Task: Continue the armv7 fixes commit diff from the point where it stops.
━━━━━ Provided passage ━━━━━
Various armv7 related fixes (#5394)

* - Link with libatomic if needed - Install pip differently so it doesn't clash with the system pip which may involve a wrapper script - Remove ability to specify offset when Tensor allocates the data. The data prior to offset isn't accessible by anything. - Fix use of offset in TensorOpTest to work on armv7 where it must be aligned to the type it points to. - Fix ActivationOpNoInfTest.Softsign to allow for armv7 behavior - Fix ReductionOpTest.ReduceMean_*keepdims to allow for armv7 floating point inaccuracy * Address PR comments
2026-07-09 17:28:58 +00:00 · 2020-10-09 22:34:32 +10:00 · 2020-10-09 22:34:32 +10:00 · a92ccbe1bc
commit a92ccbe1bc
parent b99eaa99cd
9 changed files with 163 additions and 101 deletions
--- a/cmake/CMakeLists.txt
+++ b/cmake/CMakeLists.txt
@ -305,6 +305,26 @@ if(onnxruntime_DISABLE_EXCEPTIONS)
  endif()
 endif()

+# We need to link with libatomic on systems that do not have built-in atomics, or
+# don't have built-in support for 8 byte atomics
+# Derived from https://github.com/protocolbuffers/protobuf/blob/master/cmake/CMakeLists.txt
+set(onnxruntime_LINK_LIBATOMIC false)
+if (NOT MSVC)
+  include(CheckCXXSourceCompiles)
+  set(OLD_CMAKE_REQUIRED_FLAGS ${CMAKE_REQUIRED_FLAGS})
+  set(CMAKE_REQUIRED_FLAGS ${CMAKE_REQUIRED_FLAGS} -std=c++11)
+  check_cxx_source_compiles("
+    #include <atomic>
+    int main() {
+      return std::atomic<int64_t>{};
+    }
+  " onnxruntime_HAVE_BUILTIN_ATOMICS)
+  if (NOT onnxruntime_HAVE_BUILTIN_ATOMICS)
+    set(onnxruntime_LINK_LIBATOMIC true)
+  endif ()
+  set(CMAKE_REQUIRED_FLAGS ${OLD_CMAKE_REQUIRED_FLAGS})
+endif ()
+
 set(REPO_ROOT ${PROJECT_SOURCE_DIR}/..)
 set(ONNXRUNTIME_ROOT ${PROJECT_SOURCE_DIR}/../onnxruntime)
 set(ORTTRAINING_ROOT ${PROJECT_SOURCE_DIR}/../orttraining)
━━━━━ Study material ━━━━━
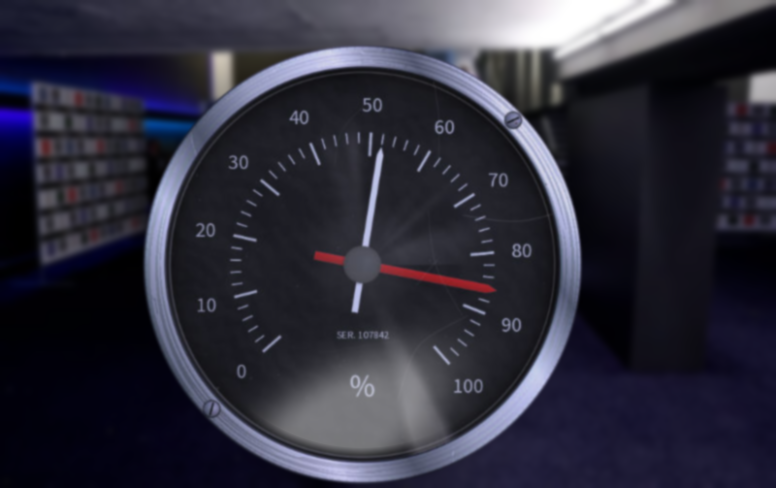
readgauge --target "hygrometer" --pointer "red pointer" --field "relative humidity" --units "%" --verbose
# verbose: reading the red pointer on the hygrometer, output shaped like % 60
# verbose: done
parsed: % 86
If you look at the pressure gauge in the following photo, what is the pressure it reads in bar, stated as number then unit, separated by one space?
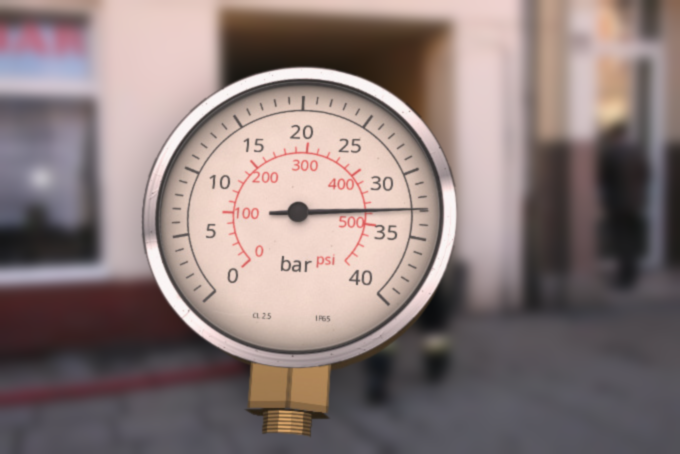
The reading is 33 bar
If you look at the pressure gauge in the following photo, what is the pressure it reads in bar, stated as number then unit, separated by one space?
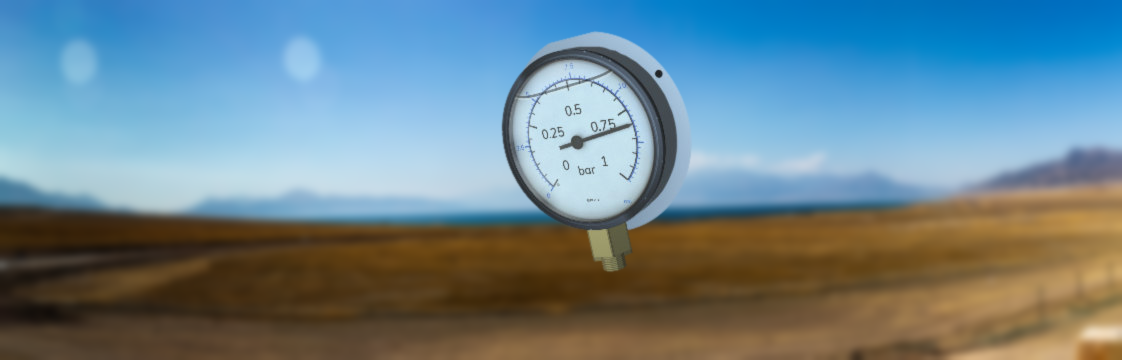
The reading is 0.8 bar
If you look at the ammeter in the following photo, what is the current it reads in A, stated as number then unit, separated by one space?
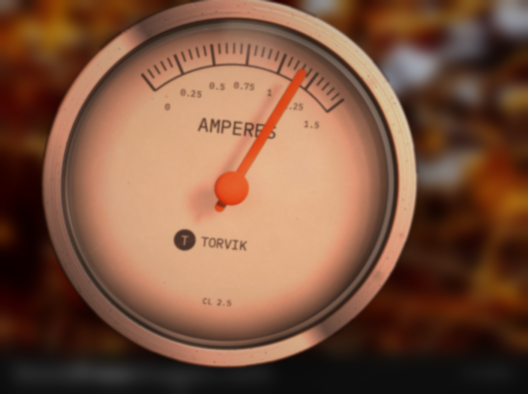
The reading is 1.15 A
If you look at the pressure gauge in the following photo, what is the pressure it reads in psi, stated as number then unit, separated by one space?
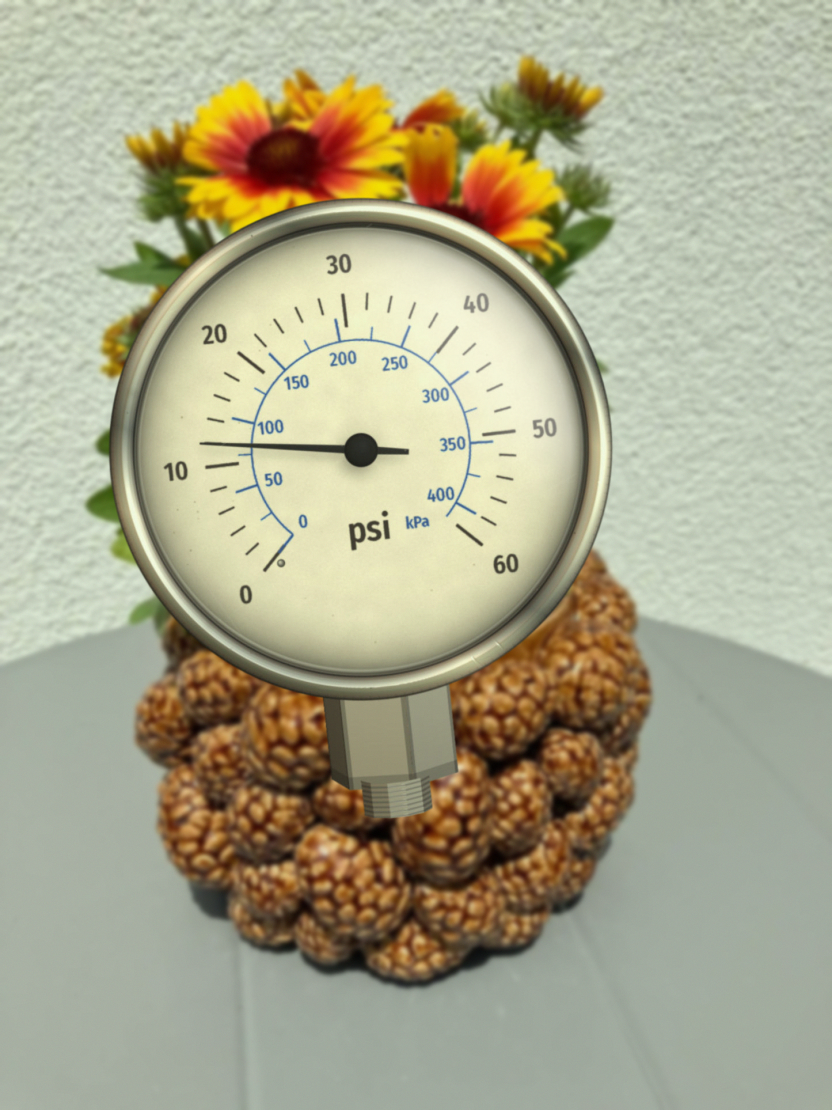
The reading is 12 psi
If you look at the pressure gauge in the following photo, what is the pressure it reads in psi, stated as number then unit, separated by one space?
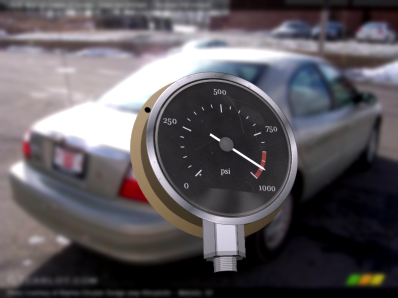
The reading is 950 psi
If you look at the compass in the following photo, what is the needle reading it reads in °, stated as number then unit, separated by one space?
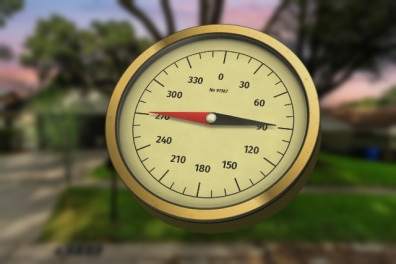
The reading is 270 °
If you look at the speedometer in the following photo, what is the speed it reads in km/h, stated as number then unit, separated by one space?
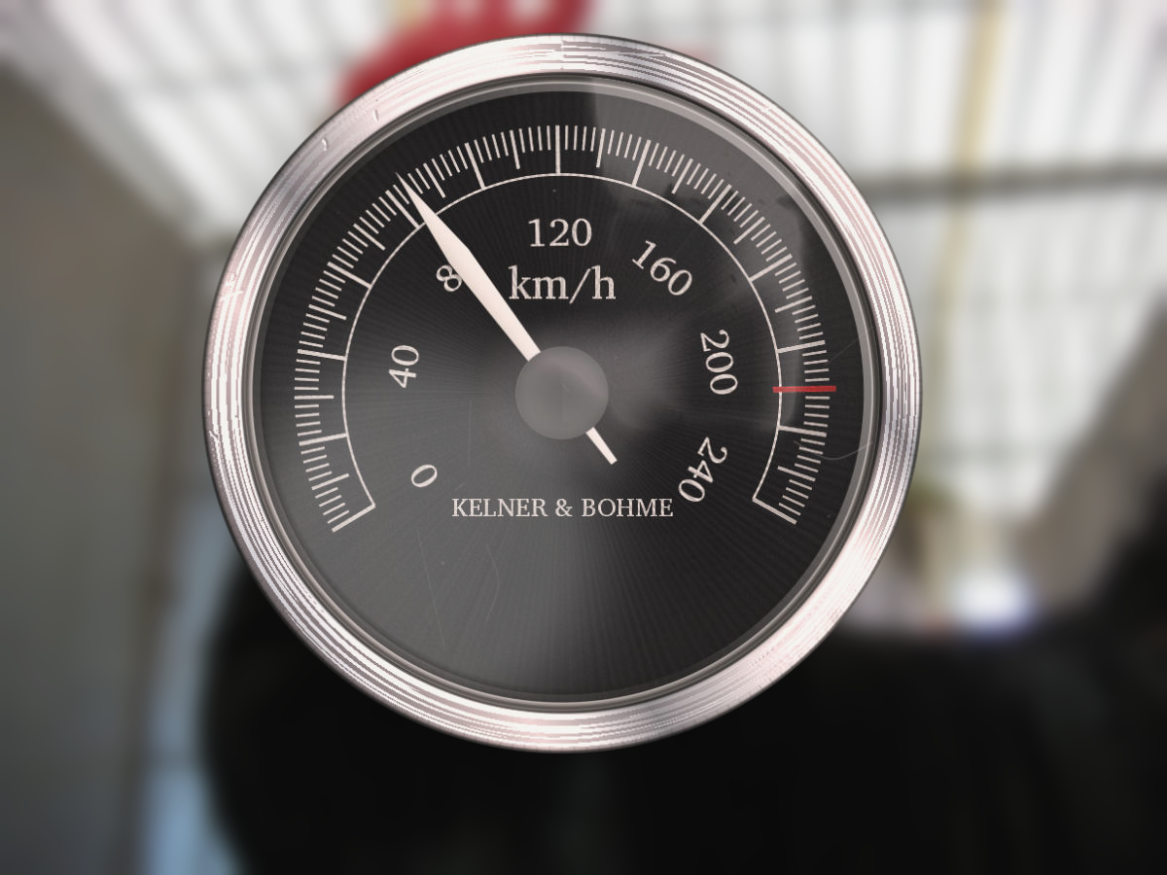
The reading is 84 km/h
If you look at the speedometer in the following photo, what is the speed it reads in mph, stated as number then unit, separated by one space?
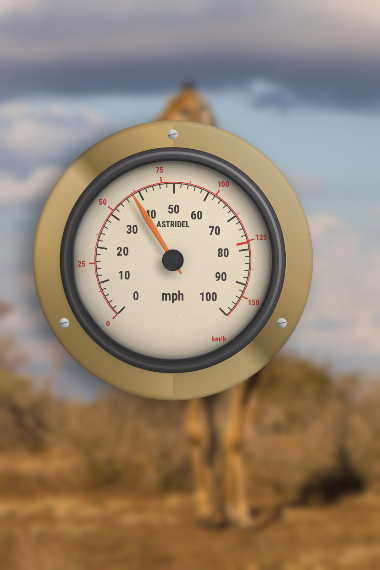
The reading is 38 mph
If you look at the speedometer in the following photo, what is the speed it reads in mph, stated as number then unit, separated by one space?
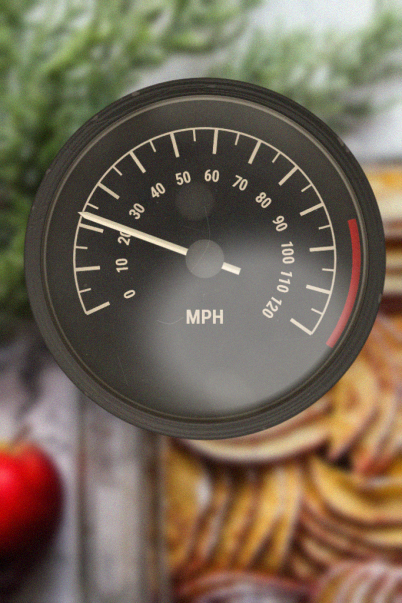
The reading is 22.5 mph
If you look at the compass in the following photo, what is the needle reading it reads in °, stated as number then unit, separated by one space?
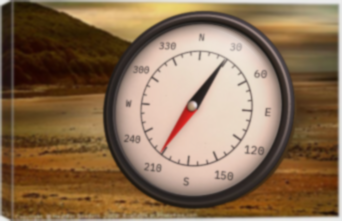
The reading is 210 °
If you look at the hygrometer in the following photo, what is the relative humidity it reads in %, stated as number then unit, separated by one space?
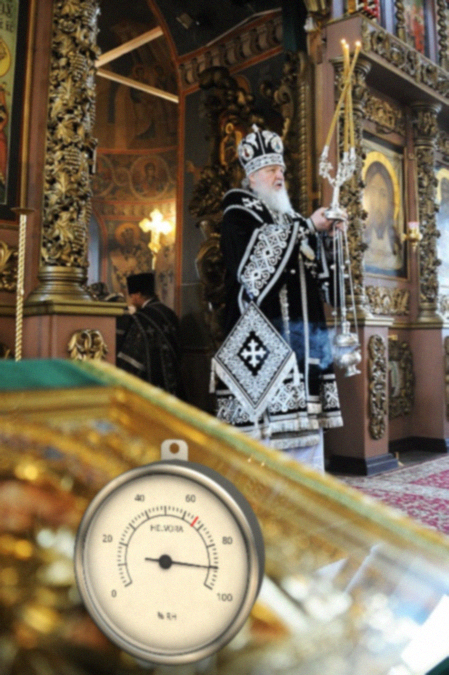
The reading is 90 %
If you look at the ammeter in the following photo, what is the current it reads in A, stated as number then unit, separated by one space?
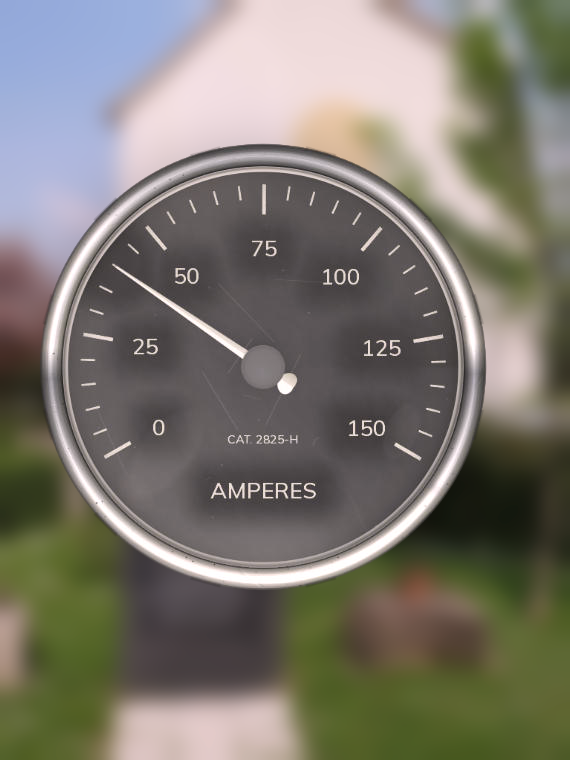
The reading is 40 A
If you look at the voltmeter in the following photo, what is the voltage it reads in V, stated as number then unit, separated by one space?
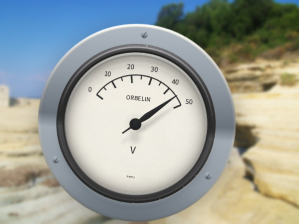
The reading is 45 V
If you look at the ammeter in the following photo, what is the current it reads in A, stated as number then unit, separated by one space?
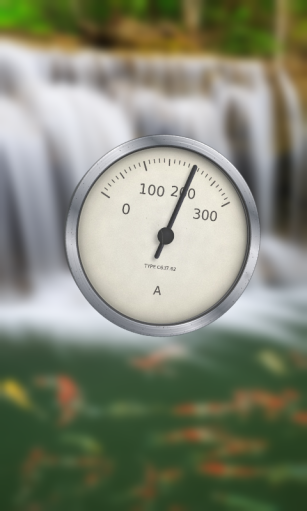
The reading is 200 A
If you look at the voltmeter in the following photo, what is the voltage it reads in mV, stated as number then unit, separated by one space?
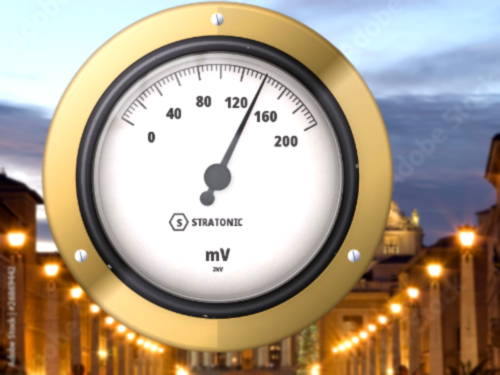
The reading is 140 mV
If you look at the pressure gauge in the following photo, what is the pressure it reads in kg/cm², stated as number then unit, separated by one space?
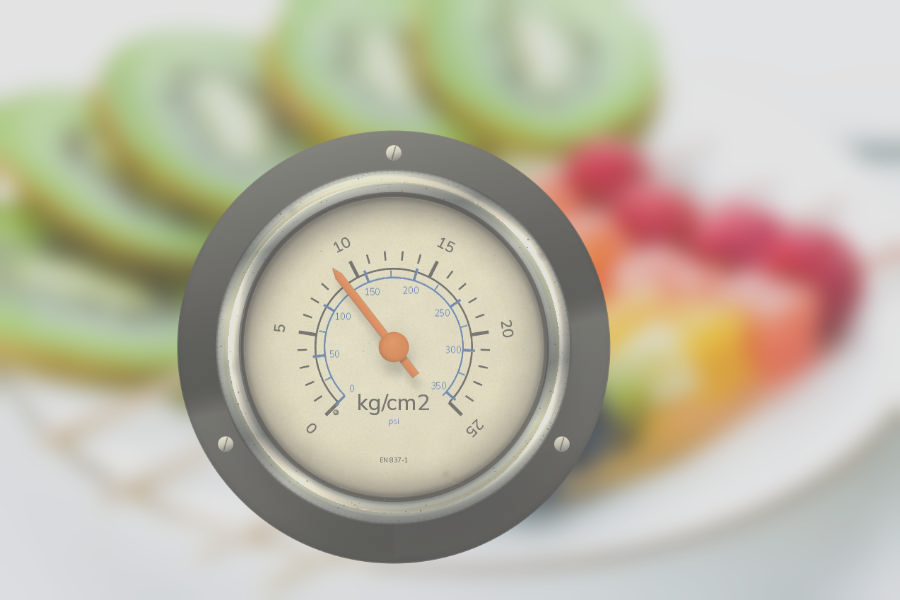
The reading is 9 kg/cm²
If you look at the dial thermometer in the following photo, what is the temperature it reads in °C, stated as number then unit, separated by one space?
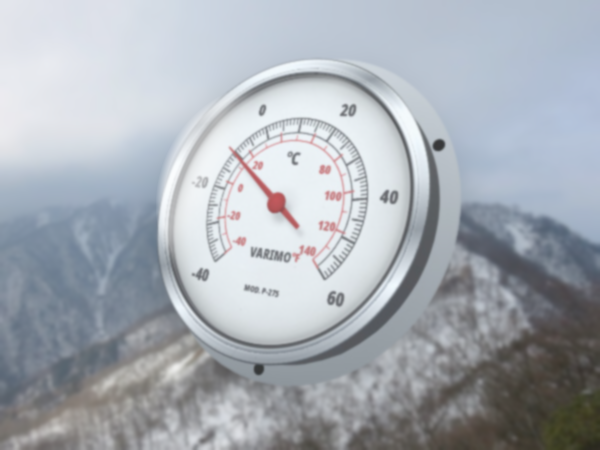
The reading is -10 °C
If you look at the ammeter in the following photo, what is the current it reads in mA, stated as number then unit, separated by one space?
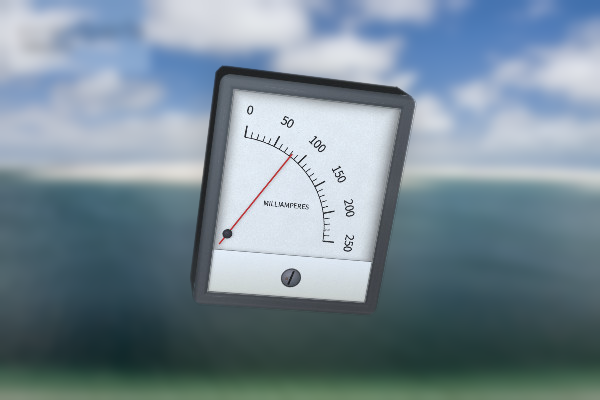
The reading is 80 mA
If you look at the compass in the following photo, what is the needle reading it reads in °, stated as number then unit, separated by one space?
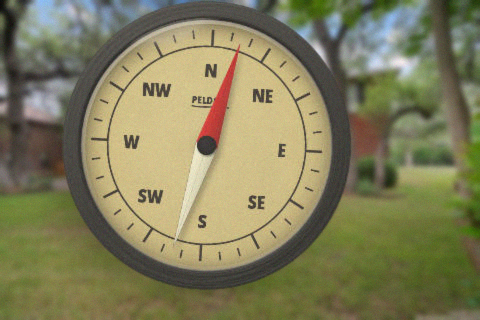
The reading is 15 °
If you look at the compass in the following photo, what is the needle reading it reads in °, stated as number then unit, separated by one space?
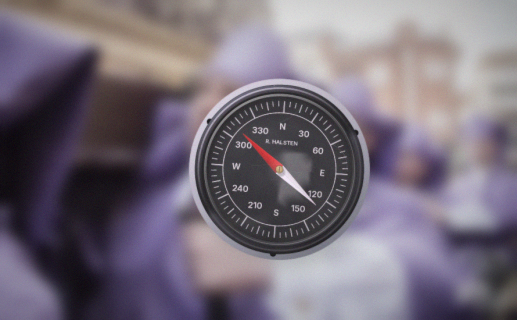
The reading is 310 °
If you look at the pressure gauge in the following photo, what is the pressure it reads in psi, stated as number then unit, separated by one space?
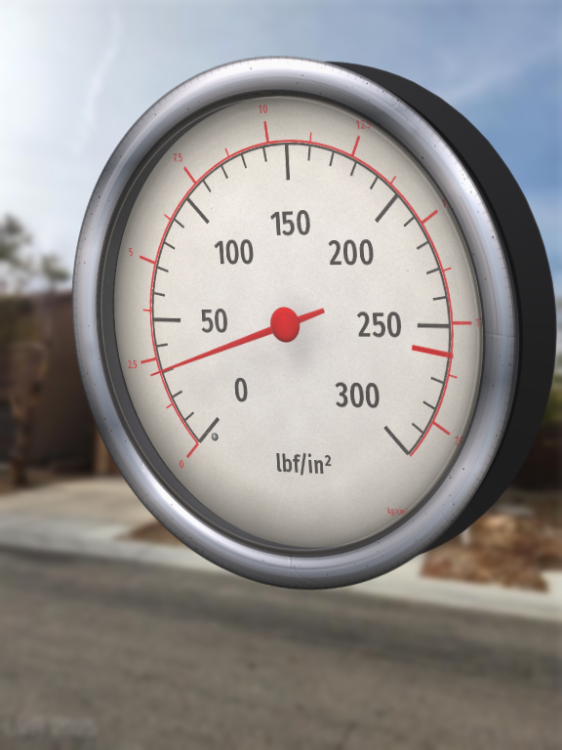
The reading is 30 psi
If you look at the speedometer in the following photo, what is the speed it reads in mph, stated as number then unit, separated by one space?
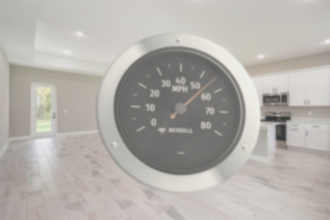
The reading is 55 mph
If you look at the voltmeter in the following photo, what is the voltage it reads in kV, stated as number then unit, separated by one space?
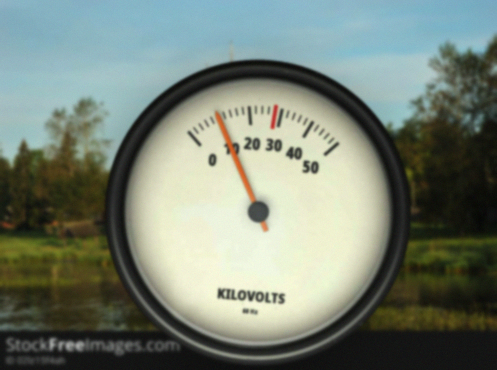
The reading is 10 kV
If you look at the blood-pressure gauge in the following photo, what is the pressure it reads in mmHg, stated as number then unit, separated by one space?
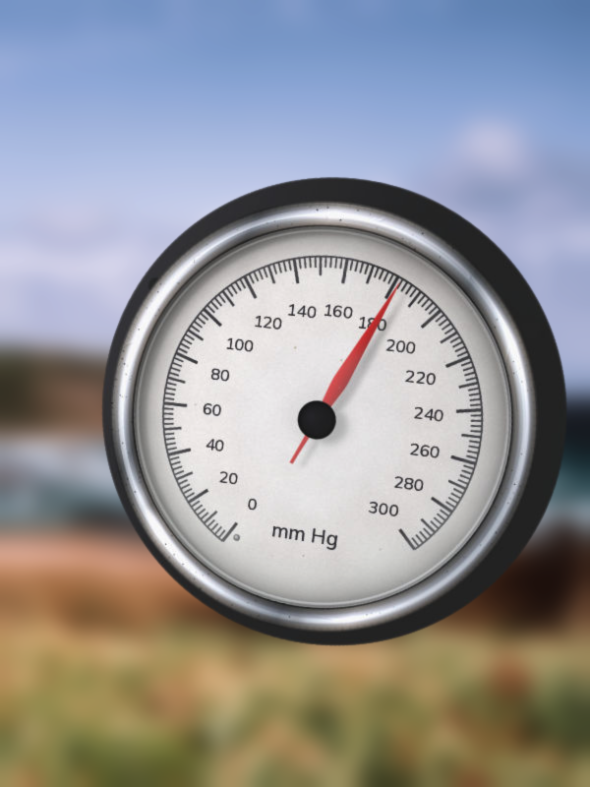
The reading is 182 mmHg
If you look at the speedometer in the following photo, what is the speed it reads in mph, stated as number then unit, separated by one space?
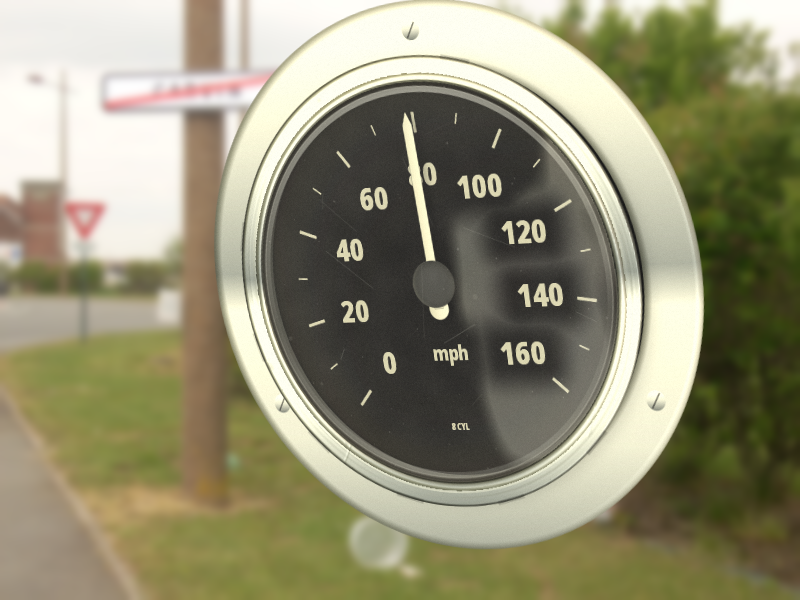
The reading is 80 mph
━━━━━
Output of the exercise:
--- a/cmake/onnxruntime_common.cmake
+++ b/cmake/onnxruntime_common.cmake
@ -138,4 +138,10 @@ endif()

 if (onnxruntime_WINML_NAMESPACE_OVERRIDE STREQUAL "Windows")
  target_compile_definitions(onnxruntime_common PRIVATE "BUILD_INBOX=1")
-endif()
+endif()
+
+# check if we need to link against libatomic due to std::atomic usage by the threadpool code
+# e.g. Raspberry Pi requires this
+if (onnxruntime_LINK_LIBATOMIC)
+  list(APPEND onnxruntime_EXTERNAL_LIBRARIES atomic)
+endif()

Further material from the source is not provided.